Very high levels of margin funding in the primary and secondary markets is a predominant characteristic of the final blowout phase of a bull market, during which the already overvalued stock prices of sectoral leaders of the bull market go parabolic and double or treble in a matter of a few months, to a point at which their absurd valuations can no longer be justified even by the greatest use of any imagination.
After this point, a bear market ensues, during which time common stocks are returned to their rightful long-term owners, he says.
Quality of investor portfolios
The quality of investor portfolios can also give signals about an impending bear phase in the stock market.
“As a bull market matures, many investors tend to move their portfolios from high-quality stocks with steady growth and high return on equity to cheaper but faster growing stocks with poor management quality and inferior return ratios, and then to commodities and cyclicals, and then to turnaround situations that are currently loss making, and then to microcaps with limited track record of operations, and finally to highly leveraged companies with projections of rapid revenue growth,” says the value investor.

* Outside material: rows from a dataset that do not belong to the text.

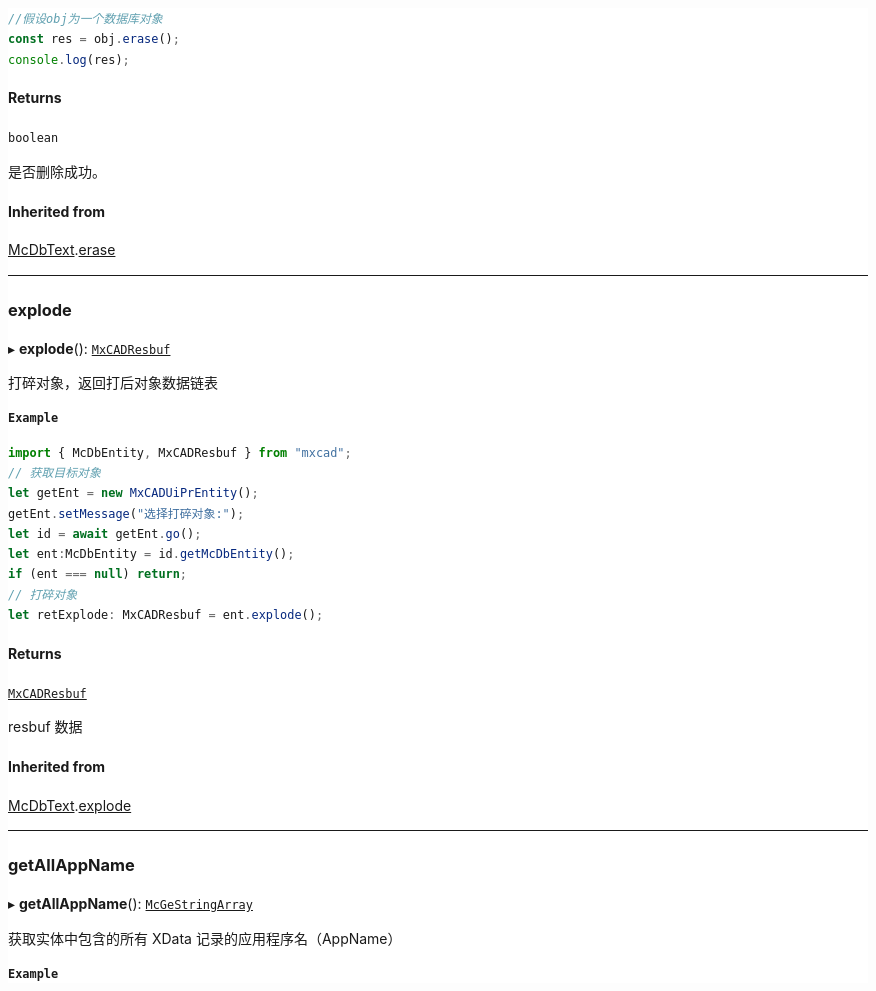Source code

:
 ```ts
//假设obj为一个数据库对象
const res = obj.erase();
console.log(res);
```

#### Returns

`boolean`

是否删除成功。

#### Inherited from

[McDbText](2d.McDbText.md).[erase](2d.McDbText.md#erase)

___

### explode

▸ **explode**(): [`MxCADResbuf`](2d.MxCADResbuf.md)

打碎对象，返回打后对象数据链表

**`Example`**

```ts
import { McDbEntity, MxCADResbuf } from "mxcad";
// 获取目标对象
let getEnt = new MxCADUiPrEntity();
getEnt.setMessage("选择打碎对象:");
let id = await getEnt.go();
let ent:McDbEntity = id.getMcDbEntity();
if (ent === null) return;
// 打碎对象
let retExplode: MxCADResbuf = ent.explode();
```

#### Returns

[`MxCADResbuf`](2d.MxCADResbuf.md)

resbuf 数据

#### Inherited from

[McDbText](2d.McDbText.md).[explode](2d.McDbText.md#explode)

___

### getAllAppName

▸ **getAllAppName**(): [`McGeStringArray`](2d.McGeStringArray.md)

获取实体中包含的所有 XData 记录的应用程序名（AppName）

**`Example`**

At this point, the bull market usually tops out, and at the end of the euphoric phase, most investor portfolios have only junk left in them.
“During the bear market that follows, both quality and junk stocks fall hard. The former eventually bounce back in the subsequent recovery, whereas the latter stay low for many years, until the next bull run takes over,” Baid said.
Most definitions of bull markets are subjective as they do not talk about a predefined valuation target. A full-blown bear market, on the other hand, is generally preceded by a vertical market rise of significant proportions.
“A big bear market needs to be preceded by complete euphoria, a major unexpected negative dislocation, and a complete drying up of liquidity,” says the author.